Structure of human cytomegalovirus virion reveals host tRNA binding to capsid-associated tegument protein pp150

Abstract

Under the Baltimore nucleic acid-based virus classification scheme, the herpesvirus human cytomegalovirus (HCMV) is a Class I virus, meaning that it contains a double-stranded DNA genome-and no RNA. Here, we report sub-particle cryoEM reconstructions of HCMV virions at 2.9 Å resolution revealing structures resembling non-coding transfer RNAs (tRNAs) associated with the virion's capsid-bound tegument protein, pp150. Through deep sequencing, we show that these RNA sequences match human tRNAs, and we built atomic models using the most abundant tRNA species. Based on our models, tRNA recruitment is mediated by the electrostatic interactions between tRNA phosphate groups and the helix-loop-helix motif of HCMV pp150. The specificity of these interactions may explain the absence of such tRNA densities in murine cytomegalovirus and other human herpesviruses.

Fig. 1. CryoEM reconstruction of HCMV virion and identification of tRNA by sequencing.

a Central slices of 3D reconstructed HCMV virion (top) and sub-particle reconstruction of the boxed area (bottom) shows the relative locations of dsDNA genome, hexon channel, pp150nt, and L-shaped tRNA densities. b Icosahedral reconstruction of HCMV virion. Fivefold, threefold, and twofold axes are denoted by the pentagon, triangle, and oval shapes, respectively. The L-shaped tRNA density (cyan) was resolved. c CryoEM structure of L-shaped density. d, e Analysis of RNA molecules associated with HCMV virus on 15% TBE-urea PAGE. RNA was purified from isolated HCMV virions and separated on electrophoresis as described in the “Methods” section. The curly bracket indicates the size range of RNA that has been subjected to deep sequencing. Infection of MRC-5 cells with HCMV, virion and virion-bound RNA isolation, and electrophoresis analysis was done independently four times (n = 4). f Multi-map-corrected count number distribution of first 100 abundant human genomic tRNA (orange) and 22 mitochondrial tRNA (blue). g Gene sequence of the first 6 abundant human genomic tRNA, colored by the domains of tRNA. h de novo atomic model of tRNA-Glu-CTC-1-1 built based on the cryoEM density. Insets show ribbon-and-stick models in mesh density of the boxed regions. dsDNA double-stranded DNA (in a), pp150nt pp150 N-terminal domain (in a and b), nt nucleotides (in d).

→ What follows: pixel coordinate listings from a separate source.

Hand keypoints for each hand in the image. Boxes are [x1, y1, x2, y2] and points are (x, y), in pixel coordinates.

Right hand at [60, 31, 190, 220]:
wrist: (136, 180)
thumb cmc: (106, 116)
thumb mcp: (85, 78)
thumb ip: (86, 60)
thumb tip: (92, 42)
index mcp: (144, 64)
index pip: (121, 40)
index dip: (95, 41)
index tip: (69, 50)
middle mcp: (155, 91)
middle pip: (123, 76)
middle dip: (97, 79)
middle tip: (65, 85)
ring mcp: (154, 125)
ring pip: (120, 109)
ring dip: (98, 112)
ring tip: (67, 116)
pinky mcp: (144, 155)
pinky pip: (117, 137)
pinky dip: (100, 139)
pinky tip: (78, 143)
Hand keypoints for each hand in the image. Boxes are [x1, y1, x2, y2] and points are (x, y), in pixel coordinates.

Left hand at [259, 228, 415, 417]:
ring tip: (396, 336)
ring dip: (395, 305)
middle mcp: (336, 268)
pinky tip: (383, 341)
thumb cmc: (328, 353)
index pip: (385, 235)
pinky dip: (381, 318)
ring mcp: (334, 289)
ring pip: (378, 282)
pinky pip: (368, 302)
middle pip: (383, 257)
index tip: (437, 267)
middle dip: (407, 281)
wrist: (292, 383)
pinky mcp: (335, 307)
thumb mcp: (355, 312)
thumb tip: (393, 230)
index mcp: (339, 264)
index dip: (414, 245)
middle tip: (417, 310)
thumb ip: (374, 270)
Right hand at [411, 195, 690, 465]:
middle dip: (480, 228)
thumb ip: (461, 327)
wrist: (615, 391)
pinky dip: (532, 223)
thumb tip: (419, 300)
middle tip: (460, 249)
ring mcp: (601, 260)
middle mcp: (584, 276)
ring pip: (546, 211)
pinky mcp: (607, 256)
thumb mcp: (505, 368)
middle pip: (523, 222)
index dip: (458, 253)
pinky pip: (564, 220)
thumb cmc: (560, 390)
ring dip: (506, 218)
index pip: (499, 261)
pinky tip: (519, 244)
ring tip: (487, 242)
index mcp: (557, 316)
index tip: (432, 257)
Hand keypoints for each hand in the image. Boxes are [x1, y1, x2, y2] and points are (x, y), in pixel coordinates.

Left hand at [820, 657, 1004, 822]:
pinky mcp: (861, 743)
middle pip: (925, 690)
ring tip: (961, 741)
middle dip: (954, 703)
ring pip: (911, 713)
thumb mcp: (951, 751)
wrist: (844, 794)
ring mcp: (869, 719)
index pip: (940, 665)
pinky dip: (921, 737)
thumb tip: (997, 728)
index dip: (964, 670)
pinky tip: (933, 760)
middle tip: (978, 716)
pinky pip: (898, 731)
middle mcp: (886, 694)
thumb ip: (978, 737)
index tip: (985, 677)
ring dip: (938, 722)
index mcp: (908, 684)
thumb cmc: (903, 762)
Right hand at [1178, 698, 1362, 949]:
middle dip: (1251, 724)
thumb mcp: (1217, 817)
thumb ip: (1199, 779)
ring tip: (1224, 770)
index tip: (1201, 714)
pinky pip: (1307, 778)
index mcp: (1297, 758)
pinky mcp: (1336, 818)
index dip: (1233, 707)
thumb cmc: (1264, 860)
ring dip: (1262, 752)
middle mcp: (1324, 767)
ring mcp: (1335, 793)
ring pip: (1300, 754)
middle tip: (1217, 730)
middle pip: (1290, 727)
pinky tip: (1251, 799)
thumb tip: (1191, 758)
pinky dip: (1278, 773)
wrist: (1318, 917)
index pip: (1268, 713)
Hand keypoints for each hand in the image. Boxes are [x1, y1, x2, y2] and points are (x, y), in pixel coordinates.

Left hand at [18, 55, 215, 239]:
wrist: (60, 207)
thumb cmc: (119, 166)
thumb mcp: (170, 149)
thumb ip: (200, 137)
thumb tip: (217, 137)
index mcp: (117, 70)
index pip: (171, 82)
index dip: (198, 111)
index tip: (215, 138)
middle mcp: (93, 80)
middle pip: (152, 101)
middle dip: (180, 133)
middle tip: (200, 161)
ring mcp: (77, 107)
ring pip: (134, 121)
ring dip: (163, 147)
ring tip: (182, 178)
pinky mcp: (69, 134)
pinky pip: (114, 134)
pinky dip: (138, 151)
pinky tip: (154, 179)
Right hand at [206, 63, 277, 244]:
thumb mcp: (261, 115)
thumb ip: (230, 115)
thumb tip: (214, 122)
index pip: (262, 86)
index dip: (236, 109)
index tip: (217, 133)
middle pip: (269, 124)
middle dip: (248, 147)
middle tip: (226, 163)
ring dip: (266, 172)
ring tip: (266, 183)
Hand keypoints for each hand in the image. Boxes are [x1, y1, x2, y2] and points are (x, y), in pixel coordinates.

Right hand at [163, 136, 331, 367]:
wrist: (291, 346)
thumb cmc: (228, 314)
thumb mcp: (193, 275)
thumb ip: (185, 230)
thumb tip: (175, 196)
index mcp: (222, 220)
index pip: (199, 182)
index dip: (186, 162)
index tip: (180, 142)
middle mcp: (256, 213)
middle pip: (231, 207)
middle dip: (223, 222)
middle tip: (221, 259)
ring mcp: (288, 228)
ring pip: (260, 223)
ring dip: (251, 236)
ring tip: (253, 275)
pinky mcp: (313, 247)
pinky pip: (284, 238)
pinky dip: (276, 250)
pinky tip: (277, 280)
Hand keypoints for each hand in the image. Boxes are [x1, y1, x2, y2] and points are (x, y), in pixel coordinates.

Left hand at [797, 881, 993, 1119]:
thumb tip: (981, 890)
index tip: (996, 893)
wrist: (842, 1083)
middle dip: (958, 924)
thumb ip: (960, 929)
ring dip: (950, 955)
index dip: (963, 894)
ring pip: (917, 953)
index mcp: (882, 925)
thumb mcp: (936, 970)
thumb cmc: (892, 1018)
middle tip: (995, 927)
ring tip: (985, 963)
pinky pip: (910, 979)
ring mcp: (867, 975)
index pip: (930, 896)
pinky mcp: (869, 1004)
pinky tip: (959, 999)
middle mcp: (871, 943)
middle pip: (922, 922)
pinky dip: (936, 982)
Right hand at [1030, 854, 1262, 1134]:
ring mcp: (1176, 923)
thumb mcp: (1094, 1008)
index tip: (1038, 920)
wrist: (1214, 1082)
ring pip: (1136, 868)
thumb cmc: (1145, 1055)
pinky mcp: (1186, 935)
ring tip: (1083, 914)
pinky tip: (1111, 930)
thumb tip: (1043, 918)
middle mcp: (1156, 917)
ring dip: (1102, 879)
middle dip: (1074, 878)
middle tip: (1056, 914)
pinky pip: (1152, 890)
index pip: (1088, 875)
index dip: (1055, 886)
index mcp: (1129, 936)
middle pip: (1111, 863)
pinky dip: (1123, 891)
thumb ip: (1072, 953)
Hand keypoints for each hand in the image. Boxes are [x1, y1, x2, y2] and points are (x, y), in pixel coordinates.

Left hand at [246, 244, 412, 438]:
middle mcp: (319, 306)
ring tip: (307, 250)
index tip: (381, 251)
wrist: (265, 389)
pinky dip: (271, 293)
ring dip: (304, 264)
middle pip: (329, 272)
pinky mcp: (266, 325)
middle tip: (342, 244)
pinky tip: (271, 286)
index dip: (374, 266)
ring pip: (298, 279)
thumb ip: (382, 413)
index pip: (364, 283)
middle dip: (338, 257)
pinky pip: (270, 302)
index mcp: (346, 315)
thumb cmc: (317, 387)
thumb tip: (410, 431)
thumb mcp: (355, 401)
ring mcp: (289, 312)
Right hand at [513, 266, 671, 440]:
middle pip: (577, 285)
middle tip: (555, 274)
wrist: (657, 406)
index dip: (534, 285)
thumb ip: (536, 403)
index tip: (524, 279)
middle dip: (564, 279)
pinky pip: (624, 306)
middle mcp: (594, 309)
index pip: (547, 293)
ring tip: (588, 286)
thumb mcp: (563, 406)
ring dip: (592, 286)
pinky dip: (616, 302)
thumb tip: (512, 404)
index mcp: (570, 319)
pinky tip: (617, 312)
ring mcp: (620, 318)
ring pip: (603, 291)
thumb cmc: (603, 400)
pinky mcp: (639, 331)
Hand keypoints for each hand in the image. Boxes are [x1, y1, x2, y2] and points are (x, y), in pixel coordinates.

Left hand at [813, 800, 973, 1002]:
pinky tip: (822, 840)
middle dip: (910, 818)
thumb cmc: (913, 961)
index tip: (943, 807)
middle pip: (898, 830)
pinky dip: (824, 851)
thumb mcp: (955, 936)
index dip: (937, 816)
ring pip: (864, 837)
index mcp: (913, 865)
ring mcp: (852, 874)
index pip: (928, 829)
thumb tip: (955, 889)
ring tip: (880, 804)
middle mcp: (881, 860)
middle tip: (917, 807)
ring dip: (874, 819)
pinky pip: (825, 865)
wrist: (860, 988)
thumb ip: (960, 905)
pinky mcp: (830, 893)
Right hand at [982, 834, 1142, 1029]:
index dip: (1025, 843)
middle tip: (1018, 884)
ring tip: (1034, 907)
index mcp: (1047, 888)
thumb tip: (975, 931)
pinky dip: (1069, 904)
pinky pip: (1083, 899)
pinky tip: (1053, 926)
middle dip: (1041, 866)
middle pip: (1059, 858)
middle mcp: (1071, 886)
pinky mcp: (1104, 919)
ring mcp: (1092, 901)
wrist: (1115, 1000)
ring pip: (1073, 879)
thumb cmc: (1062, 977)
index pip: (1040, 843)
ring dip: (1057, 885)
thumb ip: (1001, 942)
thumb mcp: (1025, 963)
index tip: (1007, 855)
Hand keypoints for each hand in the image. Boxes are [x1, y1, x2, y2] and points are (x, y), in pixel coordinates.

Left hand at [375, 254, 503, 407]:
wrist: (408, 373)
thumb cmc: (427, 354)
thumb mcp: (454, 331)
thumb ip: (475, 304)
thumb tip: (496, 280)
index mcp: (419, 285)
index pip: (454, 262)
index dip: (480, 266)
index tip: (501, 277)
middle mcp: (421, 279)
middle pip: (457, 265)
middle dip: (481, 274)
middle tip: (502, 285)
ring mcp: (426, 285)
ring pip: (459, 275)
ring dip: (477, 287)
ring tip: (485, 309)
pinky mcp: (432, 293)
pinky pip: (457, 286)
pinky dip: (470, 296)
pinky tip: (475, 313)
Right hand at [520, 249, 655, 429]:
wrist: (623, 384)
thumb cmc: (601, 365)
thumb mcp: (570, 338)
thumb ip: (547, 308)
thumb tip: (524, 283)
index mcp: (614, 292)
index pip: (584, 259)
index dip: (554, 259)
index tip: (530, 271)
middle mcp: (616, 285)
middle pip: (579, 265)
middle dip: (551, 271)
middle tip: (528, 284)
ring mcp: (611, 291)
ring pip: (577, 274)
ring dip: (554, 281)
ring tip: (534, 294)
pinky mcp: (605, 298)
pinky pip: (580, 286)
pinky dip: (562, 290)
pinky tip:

Fig. 2. Interaction between tRNA and set-of-three pp150nt.

a Atomic model of tRNA and its three interacting pp150nts. Insets show the identified tRNA-pp150 interaction sites. b Upper panel: helix-loop-helix (blue) and capsid binding (magenta) motifs on a representative pp150nt model. Bottom panel: a pp150nt map surface colored by electrostatic potential superposed with bound tRNA backbone, shown as ribbon.

Fig. 3. Comparison between the pp150 and glutamyl-tRNA synthetase (GluRS) on their interactions with tRNA anticodon.

a Atomic model of tRNA and its three interacting pp150nts. Inset shows Arg 11 interaction with the anticodon region of tRNA. b Atomic model of GluRS and tRNA. Inset shows Arg358 interaction with anticodon.

Fig. 4. Distribution of tRNA on different triplexes.

a A facet of the icosahedron of HCMV reconstruction. b, Enlarged view of the region in the blue dashed box in a but displayed with a lower threshold. Ta’s tRNA-like density becomes visible at a lower threshold. No tRNA binds on Tc. σ represents the threshold used to display 3D structures. c Asymmetric reconstruction (e.g., C1) of the region in the red dashed box in a. Tf’s tRNA-like density becomes visible at a lower threshold. d–f Set-of-three pp150 shown as pipes and planks from different triplex areas are superimposed. tRNAs are shown as semi-transparent ribbons. Superimposition among set-of-three pp150 and their corresponding bound tRNA molecules on Tb, Td, and Te (d); on Ta, Tb, and Tf (e); and on Tb and Tc regions (f). The change in pp150 organization affects the ability of tRNA to bind to the pp150.